(Extracted records)

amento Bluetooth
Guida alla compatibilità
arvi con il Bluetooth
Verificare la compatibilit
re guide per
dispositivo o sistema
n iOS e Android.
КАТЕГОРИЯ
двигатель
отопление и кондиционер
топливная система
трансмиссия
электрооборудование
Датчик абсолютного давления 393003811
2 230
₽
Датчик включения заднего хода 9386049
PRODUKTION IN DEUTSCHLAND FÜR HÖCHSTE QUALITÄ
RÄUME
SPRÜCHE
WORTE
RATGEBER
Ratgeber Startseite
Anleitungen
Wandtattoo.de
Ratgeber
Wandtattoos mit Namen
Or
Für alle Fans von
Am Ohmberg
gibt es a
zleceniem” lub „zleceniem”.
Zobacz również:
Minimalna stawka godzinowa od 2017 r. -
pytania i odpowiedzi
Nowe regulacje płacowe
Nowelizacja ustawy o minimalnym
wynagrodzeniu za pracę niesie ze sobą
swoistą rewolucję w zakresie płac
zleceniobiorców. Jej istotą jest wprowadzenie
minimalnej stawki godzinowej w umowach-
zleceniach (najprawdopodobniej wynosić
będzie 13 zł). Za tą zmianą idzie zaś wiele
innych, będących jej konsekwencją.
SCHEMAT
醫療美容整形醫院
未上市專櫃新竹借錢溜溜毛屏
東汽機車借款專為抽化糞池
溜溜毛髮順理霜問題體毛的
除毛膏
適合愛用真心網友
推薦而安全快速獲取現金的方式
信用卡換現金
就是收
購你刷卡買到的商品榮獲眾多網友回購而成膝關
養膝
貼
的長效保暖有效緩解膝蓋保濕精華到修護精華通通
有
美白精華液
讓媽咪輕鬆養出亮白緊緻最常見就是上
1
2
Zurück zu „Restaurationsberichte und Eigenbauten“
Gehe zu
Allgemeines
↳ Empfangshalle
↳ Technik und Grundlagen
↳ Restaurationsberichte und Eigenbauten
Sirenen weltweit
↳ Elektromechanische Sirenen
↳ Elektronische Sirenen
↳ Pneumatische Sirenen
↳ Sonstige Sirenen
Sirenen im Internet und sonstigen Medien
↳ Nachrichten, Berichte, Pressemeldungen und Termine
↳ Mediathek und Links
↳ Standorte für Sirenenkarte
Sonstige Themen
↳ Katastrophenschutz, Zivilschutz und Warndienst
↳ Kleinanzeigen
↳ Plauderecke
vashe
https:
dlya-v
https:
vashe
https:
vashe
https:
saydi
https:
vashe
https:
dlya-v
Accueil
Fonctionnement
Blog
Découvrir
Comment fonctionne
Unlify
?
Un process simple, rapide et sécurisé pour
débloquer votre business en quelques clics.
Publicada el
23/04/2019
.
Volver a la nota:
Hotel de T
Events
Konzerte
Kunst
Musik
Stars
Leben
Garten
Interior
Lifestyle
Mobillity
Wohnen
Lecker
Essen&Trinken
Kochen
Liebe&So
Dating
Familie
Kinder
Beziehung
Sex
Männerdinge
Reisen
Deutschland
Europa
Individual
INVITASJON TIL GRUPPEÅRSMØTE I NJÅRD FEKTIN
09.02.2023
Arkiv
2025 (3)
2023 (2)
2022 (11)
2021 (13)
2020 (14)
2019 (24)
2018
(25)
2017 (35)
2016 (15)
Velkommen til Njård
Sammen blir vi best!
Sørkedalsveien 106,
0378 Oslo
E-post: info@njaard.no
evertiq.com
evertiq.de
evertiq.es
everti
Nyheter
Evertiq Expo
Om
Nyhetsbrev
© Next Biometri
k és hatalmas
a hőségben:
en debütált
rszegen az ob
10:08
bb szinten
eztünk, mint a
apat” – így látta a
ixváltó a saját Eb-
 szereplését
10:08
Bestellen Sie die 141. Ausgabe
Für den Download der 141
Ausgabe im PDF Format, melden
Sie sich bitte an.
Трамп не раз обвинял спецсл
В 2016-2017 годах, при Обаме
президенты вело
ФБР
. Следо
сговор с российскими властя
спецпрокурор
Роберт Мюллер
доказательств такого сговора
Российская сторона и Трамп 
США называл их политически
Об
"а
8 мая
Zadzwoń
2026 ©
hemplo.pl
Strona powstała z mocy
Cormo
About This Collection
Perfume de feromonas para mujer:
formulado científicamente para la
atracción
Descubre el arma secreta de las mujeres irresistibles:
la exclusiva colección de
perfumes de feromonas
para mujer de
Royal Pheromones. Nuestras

_Assigned task_. All of the records must be repeated exactly.

_Response to the task_.
amento Bluetooth
Guida alla compatibilità
arvi con il Bluetooth
Verificare la compatibilit
re guide per
dispositivo o sistema
n iOS e Android.
КАТЕГОРИЯ
двигатель
отопление и кондиционер
топливная система
трансмиссия
электрооборудование
Датчик абсолютного давления 393003811
2 230
₽
Датчик включения заднего хода 9386049
PRODUKTION IN DEUTSCHLAND FÜR HÖCHSTE QUALITÄ
RÄUME
SPRÜCHE
WORTE
RATGEBER
Ratgeber Startseite
Anleitungen
Wandtattoo.de
Ratgeber
Wandtattoos mit Namen
Or
Für alle Fans von
Am Ohmberg
gibt es a
zleceniem” lub „zleceniem”.
Zobacz również:
Minimalna stawka godzinowa od 2017 r. -
pytania i odpowiedzi
Nowe regulacje płacowe
Nowelizacja ustawy o minimalnym
wynagrodzeniu za pracę niesie ze sobą
swoistą rewolucję w zakresie płac
zleceniobiorców. Jej istotą jest wprowadzenie
minimalnej stawki godzinowej w umowach-
zleceniach (najprawdopodobniej wynosić
będzie 13 zł). Za tą zmianą idzie zaś wiele
innych, będących jej konsekwencją.
SCHEMAT
醫療美容整形醫院
未上市專櫃新竹借錢溜溜毛屏
東汽機車借款專為抽化糞池
溜溜毛髮順理霜問題體毛的
除毛膏
適合愛用真心網友
推薦而安全快速獲取現金的方式
信用卡換現金
就是收
購你刷卡買到的商品榮獲眾多網友回購而成膝關
養膝
貼
的長效保暖有效緩解膝蓋保濕精華到修護精華通通
有
美白精華液
讓媽咪輕鬆養出亮白緊緻最常見就是上
1
2
Zurück zu „Restaurationsberichte und Eigenbauten“
Gehe zu
Allgemeines
↳ Empfangshalle
↳ Technik und Grundlagen
↳ Restaurationsberichte und Eigenbauten
Sirenen weltweit
↳ Elektromechanische Sirenen
↳ Elektronische Sirenen
↳ Pneumatische Sirenen
↳ Sonstige Sirenen
Sirenen im Internet und sonstigen Medien
↳ Nachrichten, Berichte, Pressemeldungen und Termine
↳ Mediathek und Links
↳ Standorte für Sirenenkarte
Sonstige Themen
↳ Katastrophenschutz, Zivilschutz und Warndienst
↳ Kleinanzeigen
↳ Plauderecke
vashe
https:
dlya-v
https:
vashe
https:
vashe
https:
saydi
https:
vashe
https:
dlya-v
Accueil
Fonctionnement
Blog
Découvrir
Comment fonctionne
Unlify
?
Un process simple, rapide et sécurisé pour
débloquer votre business en quelques clics.
Publicada el
23/04/2019
.
Volver a la nota:
Hotel de T
Events
Konzerte
Kunst
Musik
Stars
Leben
Garten
Interior
Lifestyle
Mobillity
Wohnen
Lecker
Essen&Trinken
Kochen
Liebe&So
Dating
Familie
Kinder
Beziehung
Sex
Männerdinge
Reisen
Deutschland
Europa
Individual
INVITASJON TIL GRUPPEÅRSMØTE I NJÅRD FEKTIN
09.02.2023
Arkiv
2025 (3)
2023 (2)
2022 (11)
2021 (13)
2020 (14)
2019 (24)
2018
(25)
2017 (35)
2016 (15)
Velkommen til Njård
Sammen blir vi best!
Sørkedalsveien 106,
0378 Oslo
E-post: info@njaard.no
evertiq.com
evertiq.de
evertiq.es
everti
Nyheter
Evertiq Expo
Om
Nyhetsbrev
© Next Biometri
k és hatalmas
a hőségben:
en debütált
rszegen az ob
10:08
bb szinten
eztünk, mint a
apat” – így látta a
ixváltó a saját Eb-
 szereplését
10:08
Bestellen Sie die 141. Ausgabe
Für den Download der 141
Ausgabe im PDF Format, melden
Sie sich bitte an.
Трамп не раз обвинял спецсл
В 2016-2017 годах, при Обаме
президенты вело
ФБР
. Следо
сговор с российскими властя
спецпрокурор
Роберт Мюллер
доказательств такого сговора
Российская сторона и Трамп 
США называл их политически
Об
"а
8 мая
Zadzwoń
2026 ©
hemplo.pl
Strona powstała z mocy
Cormo
About This Collection
Perfume de feromonas para mujer:
formulado científicamente para la
atracción
Descubre el arma secreta de las mujeres irresistibles:
la exclusiva colección de
perfumes de feromonas
para mujer de
Royal Pheromones. Nuestras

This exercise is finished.